After peaking in March 2000, the S&P 500 did fall sharply in the initial downdraft from the tech crunch. On April 14 the index fell by nearly six percent in a single day (by contrast, the worst single day for the index in the present-day environment was a 2.95 percent slide on March 7). But then, as you can see, things stabilized and the S&P 500 actually flirted with the March 24 high several times later on in the year (this all taking place while the wheels continued to come off anything tainted by the dot-com association). Things didn’t start going really south for the S&P 500 until February 2001. By then it was becoming evident that the economy was headed for a recession. The Fed started a rapid series of interest rate cuts in January 2001 to try and head off the building evidence of economic weakness, but that seemed to only unsettle the market even more (yes, interest rate cuts don’t always bail out falling stock prices).
A further hit came with the terrorist attacks of September 11, 2001, which in the end was probably more damaging at a psychological level on market sentiment than in terms of an actual economic effect. In any event, the combination of these factors – tech’s woes, the recession and 9/11 along with no doubt other evanescae that have faded from memory but that were probably seen as important at the time – was enough to keep stock prices depressed until the S&P 500 bottomed out in October 2002.
Lessons for Today
Does the 2000-02 experience have any implications for today? Let’s fast-forward to the FOMC meeting this week in which the Fed raised interest rates for the first time in more than three years. Because the question about whether the market pullback of January – March 2022 turns into something more persistent hinges a great deal on whether what Fed chair Powell said about the economy in the press conference following the meeting on Wednesday actually comes to pass.

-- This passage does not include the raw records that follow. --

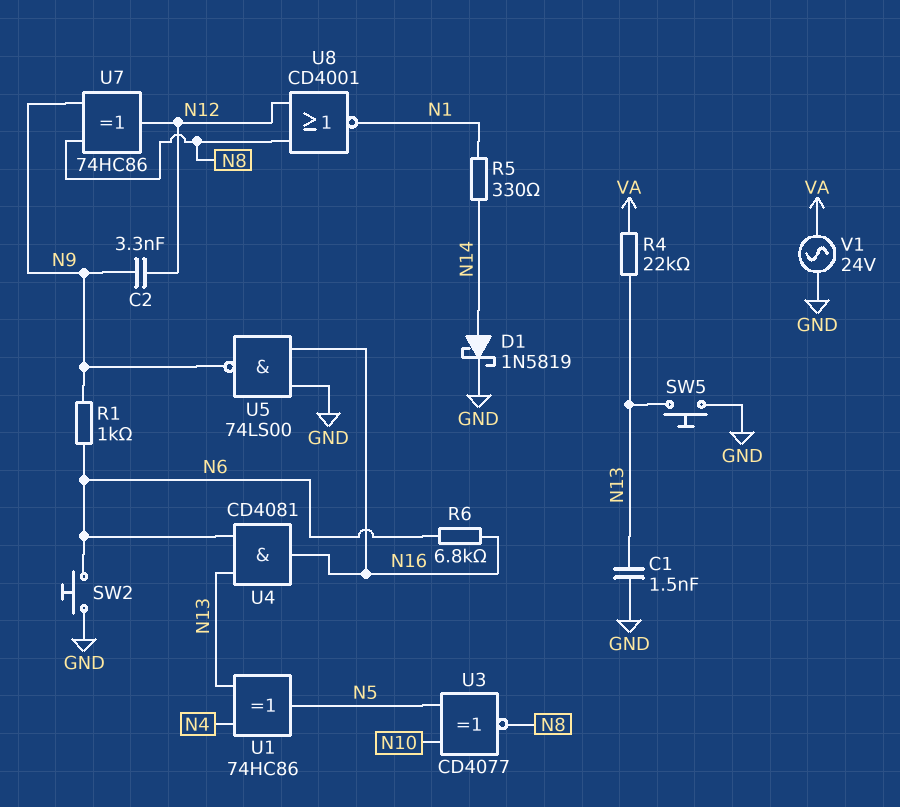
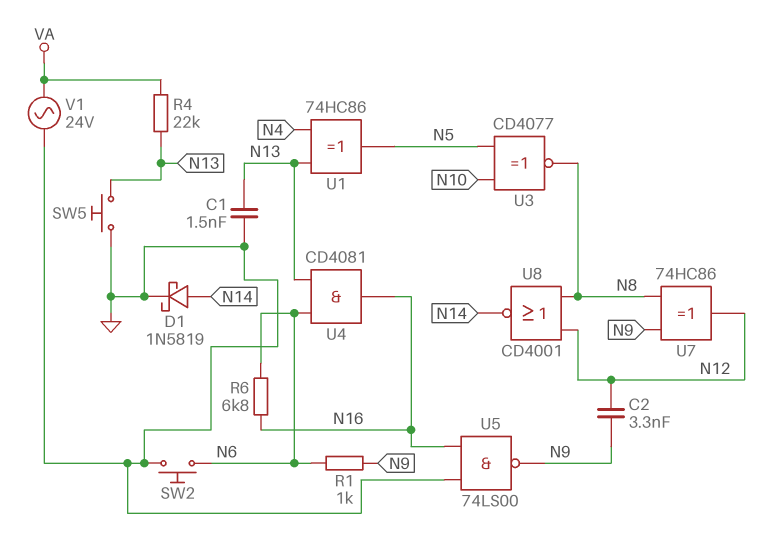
R5: 330 (N1, N14) -> none
U8: NOR CD4001 (in N8, in N12, out N1) -> NOR CD4001 (in N8, in N12, out N14)

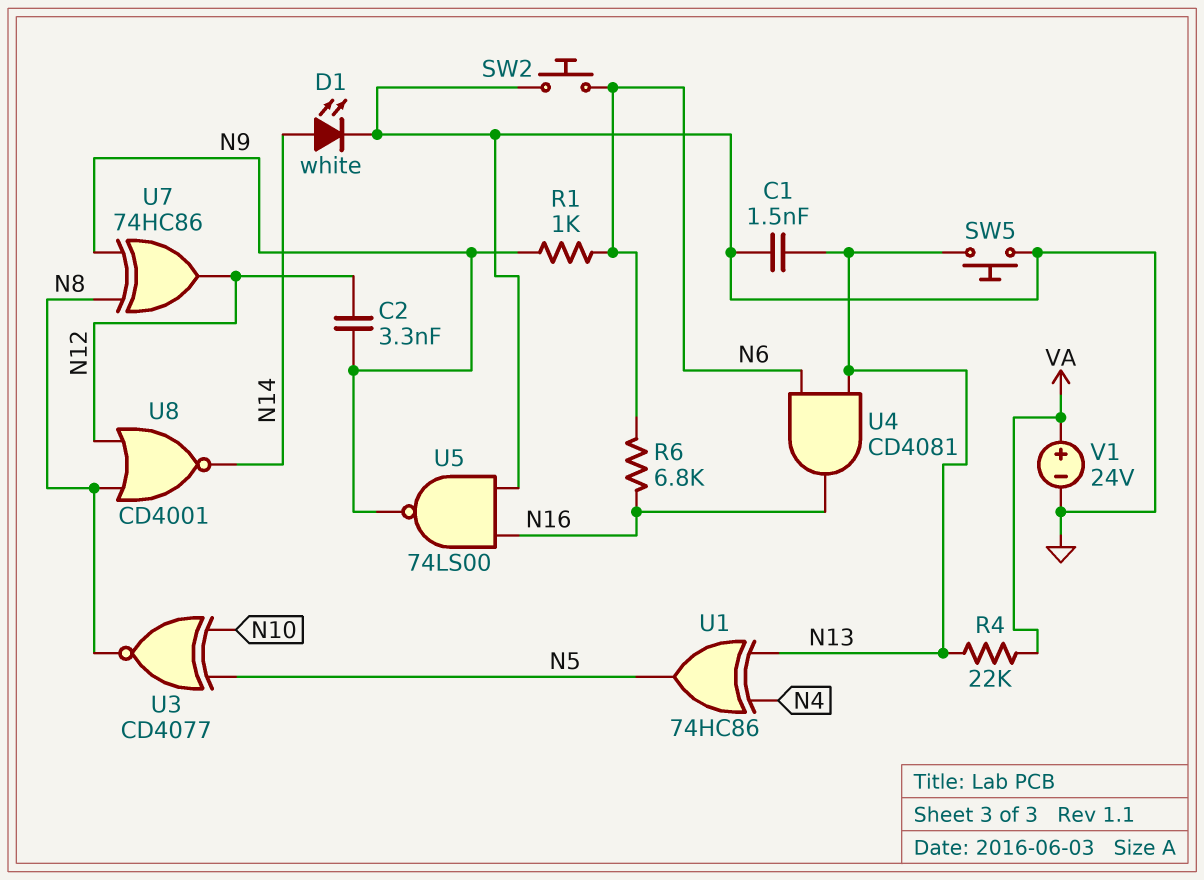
D1: schottky 1N5819 (A N14, K GND) -> LED white (A N14, K GND)
V1: AC 24V (GND, VA) -> 24V (plus VA, minus GND)

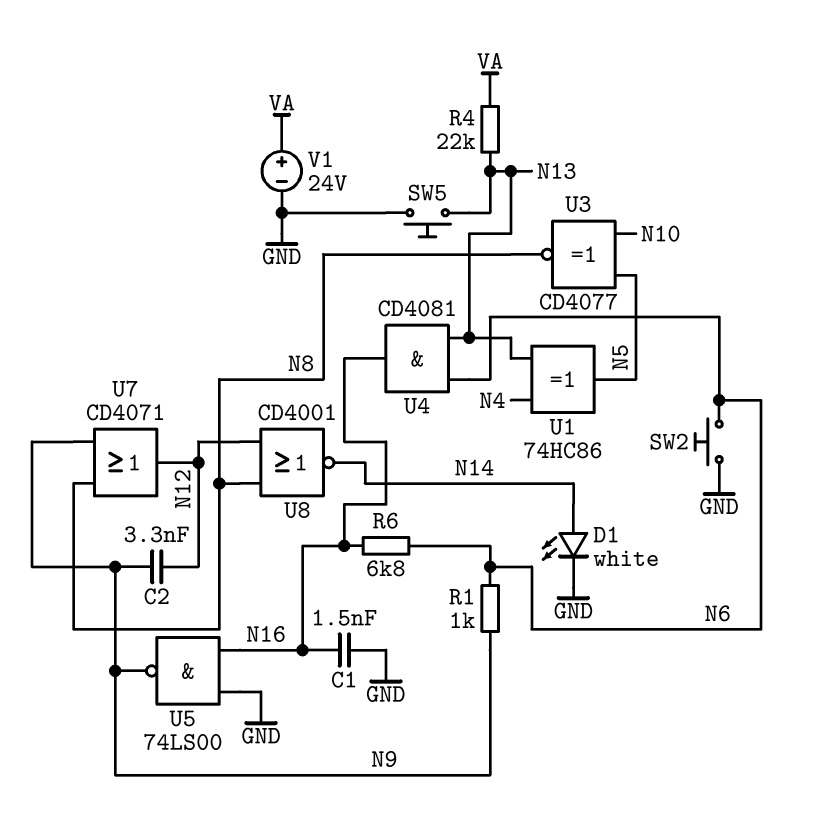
C1: 1.5nF (GND, N13) -> 1.5nF (GND, N16)
U7: XOR 74HC86 (in N8, in N9, out N12) -> OR CD4071 (in N8, in N9, out N12)

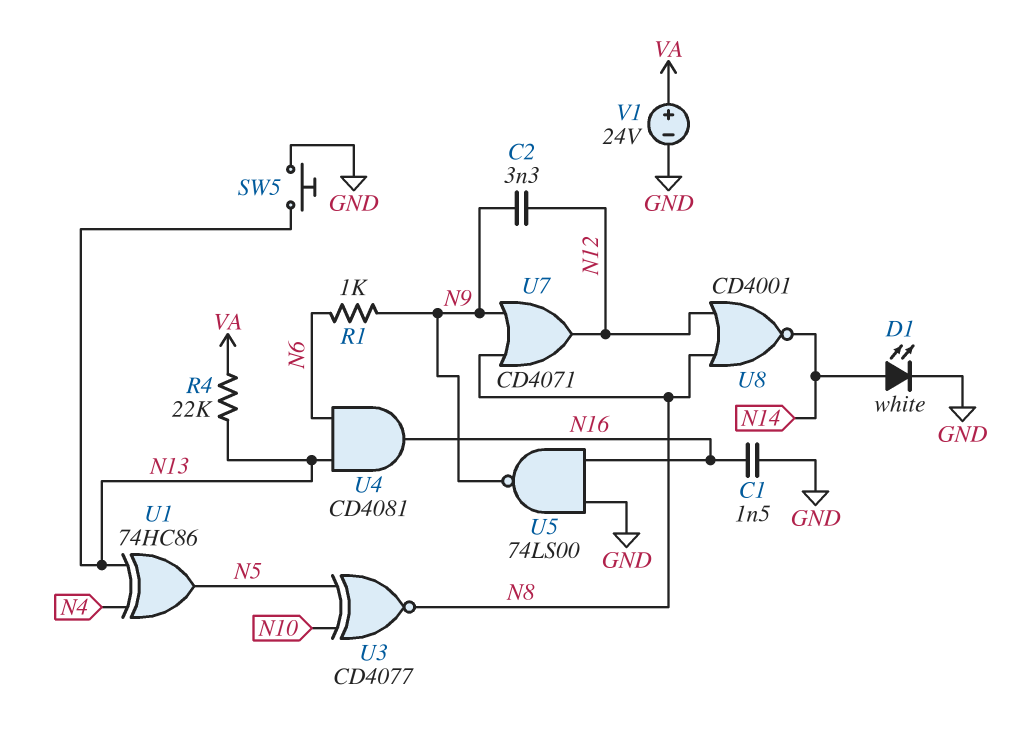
R6: 6.8k (N6, N16) -> none
SW2: button (GND, N6) -> none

The interest rate hike and those slated to follow are necessary to tame inflation – which, says Powell, is job number one for the Fed. Not only necessary but, in his view, sufficient. The supply chain problems and the added uncertainty brought about by the war in Ukraine will, in time, work themselves out according to this view. Meanwhile the labor market is strong, consumer demand remains healthy and thus the likelihood of a recession in the next twelve months is low. This is the world according to Jerome Powell, and if he is correct in his assessment then (absent some other threat that has not yet manifested) the likelihood of a repeat of the 2000-02 market environment is commensurately low.
That is still a big “if” though, and what bears particularly close scrutiny is whether the labor market can continue to add jobs and keep unemployment around the 3.5 percent level (like the Fed expects) without triggering the kind of endemic wage growth that would in turn make it less likely for inflation to subside back down towards the Fed’s two percent target. That’s the potential wrench in what is otherwise a fairly compelling case for the continuation of solid real economic growth. It will require close attention as we head into the second quarter and beyond – because nobody wants to see a repeat, or even a rhyme, with the history of 2000-02.